Buterin believes that this problem can be solved with a method called History Expiry.
Each block in the blockchain points to the previous block through a hash link. This means that agreement on the current block implies agreement on the past.
According to Buterin, as long as the network has consensus on the current block, all relevant historical data can be provided by a single actor through a Merkle proof, which allows anyone to verify its integrity. This means that instead of every node storing all the data, each node can store a small percentage of the data, reducing storage requirements.
Buterin proposes adopting the operating model of a torrent network, where each participant essentially stores and distributes only a small portion of the data stored and distributed on the network.
Ethereum has already taken steps to reduce storage requirements. Certain information now has an expiration date. For example, consensus blocks are stored for 6 months and blobs are stored for 18 days.
EIP-4444 is another step in that direction. We aim to limit the storage period of historical blocks and receipts to one year. However, the long-term goal is to have a fixed period of time, such as 18 days. During this period, all nodes are required to store everything, and older data is stored in a decentralized manner on a peer-to-peer network.
Part 2: Status Expiration
According to Buterin, eliminating the need for clients to store entire records would not completely solve the problem of increasing storage requirements. This is because “continuous growth in the country, including account balances and nonce values, contract codes and contract storage,” requires clients to increase their storage capacity by approximately 50 GB each year.
New state objects can be created in three ways: All you have to do is create a new account, transfer ETH to the new account, and set up your previously dormant storage slot. Once a state object is created, it remains in that state forever.
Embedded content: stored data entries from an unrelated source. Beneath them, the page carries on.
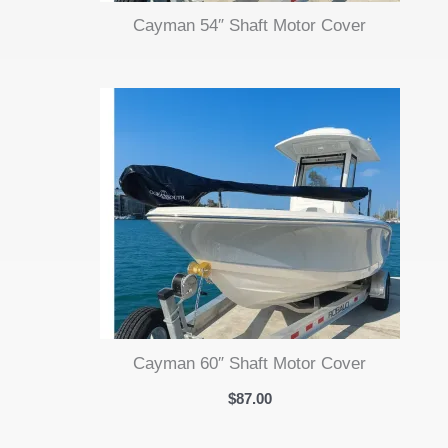
Cayman 54″ Shaft Motor Cover
Cayman 60″ Shaft Motor Cover
$
87.00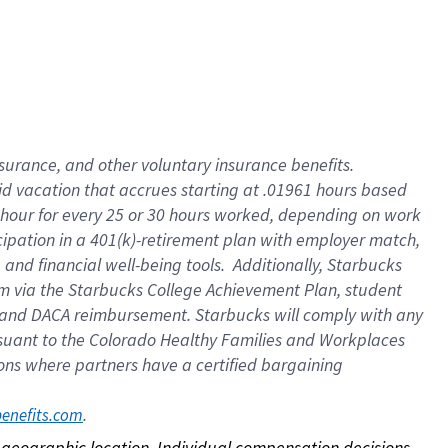
nsurance, and other voluntary insurance benefits.
id vacation that accrues starting at .01961 hours based
 1 hour for every 25 or 30 hours worked, depending on work
icipation in a 401(k)-retirement plan with employer match,
nd financial well-being tools. Additionally, Starbucks
ram via the Starbucks College Achievement Plan, student
e and DACA reimbursement. Starbucks will comply with any
ursuant to the Colorado Healthy Families and Workplaces
tions where partners have a certified bargaining
. 
benefits.com
on geographic location. Individual compensation decisions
Buterin believes that a solution to automatically expire state objects over time should be efficient, user-friendly, and developer-friendly. This means that the solution should not require large amounts of computation, users should not lose access to their tokens if they leave them for years, and developers should not be significantly inconvenienced in the process.
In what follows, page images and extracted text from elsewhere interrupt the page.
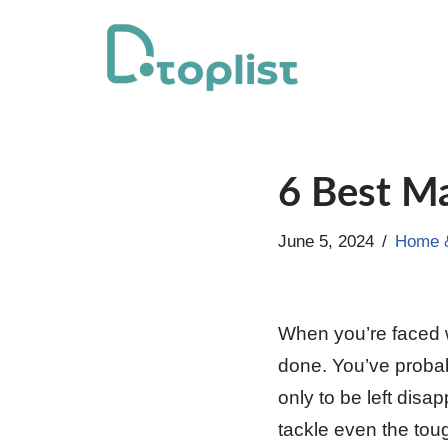
Skip
to
content
6 Best Ma
June 5, 2024
Home &
When you’re faced wi
done. You’ve probab
only to be left disa
tackle even the to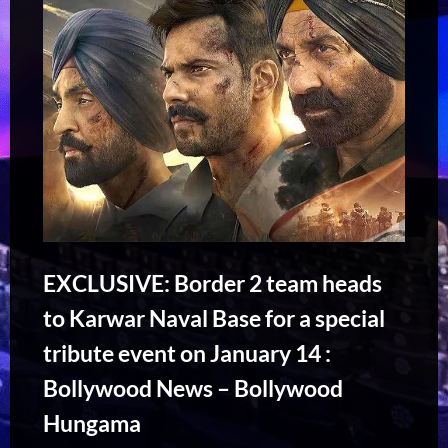
EXCLUSIVE: Border 2 team heads
to Karwar Naval Base for a special
tribute event on January 14 :
Bollywood News – Bollywood
Hungama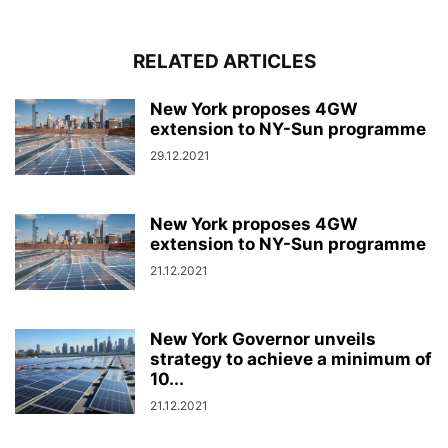
RELATED ARTICLES
New York proposes 4GW
extension to NY-Sun programme
29.12.2021
New York proposes 4GW
extension to NY-Sun programme
21.12.2021
New York Governor unveils
strategy to achieve a minimum of
10...
21.12.2021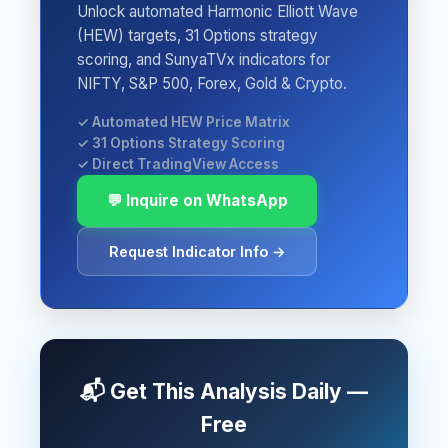
Unlock automated Harmonic Elliott Wave
(HEW) targets, 31 Options strategy
scoring, and SunyaTVx indicators for
NIFTY, S&P 500, Forex, Gold & Crypto.
✓ Automated HEW Price Matrix
✓ 31 Options Strategy Scoring
✓ Direct TradingView Access
💬 Inquire on WhatsApp
Request Indicator Info →
📬 Get This Analysis Daily —
Free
Buterin proposes two types of “least bad known solutions.”
- Partial state expiration solution
- Suggestions for state expiration based on address duration.
Partial state expiration
The partial state expiration proposal works based on the principle of dividing the state into “chunks”. This requires everyone to store a “top map” where chunks are either empty or never empty. Data within a chunk is stored only if it has been recently accessed. The “resurrection” mechanism allows anyone to get the data back in chunks if it has not been stored, providing evidence of what the data is.
Address duration based status expiration
Address period-based state expiration proposes having an increasing list of state trees instead of storing the entire state in one state. All states read or written are updated to the latest state tree. A new empty state tree is added once per period (which can be a year).
In this scenario, the previous state tree is frozen and the entire node only needs to store the two most recent trees. Once a state object becomes part of an expired tree, it can be read or written to, but transactions require Merkle proofs. At the end of the transaction, it is added back to the latest tree.
Function Summary
Over time, all protocols, no matter how simple they start out, become complex.
Buterin wrote:
“If we don’t want Ethereum to fall into an increasingly complex black hole, we need to do one of two things: (i) stop making changes; solidify the protocol(ii) you can actually do it remove Features and reduce complexity.”
According to Buterin, cleaning up Ethereum’s complexity requires several small fixes, such as removing the SELFDESTRUCT opcode, removing outdated transaction types and beacon chain committees, and LOG reform. Buterin also proposed simplifying gas dynamics, eliminating gas observability, and improving static analysis.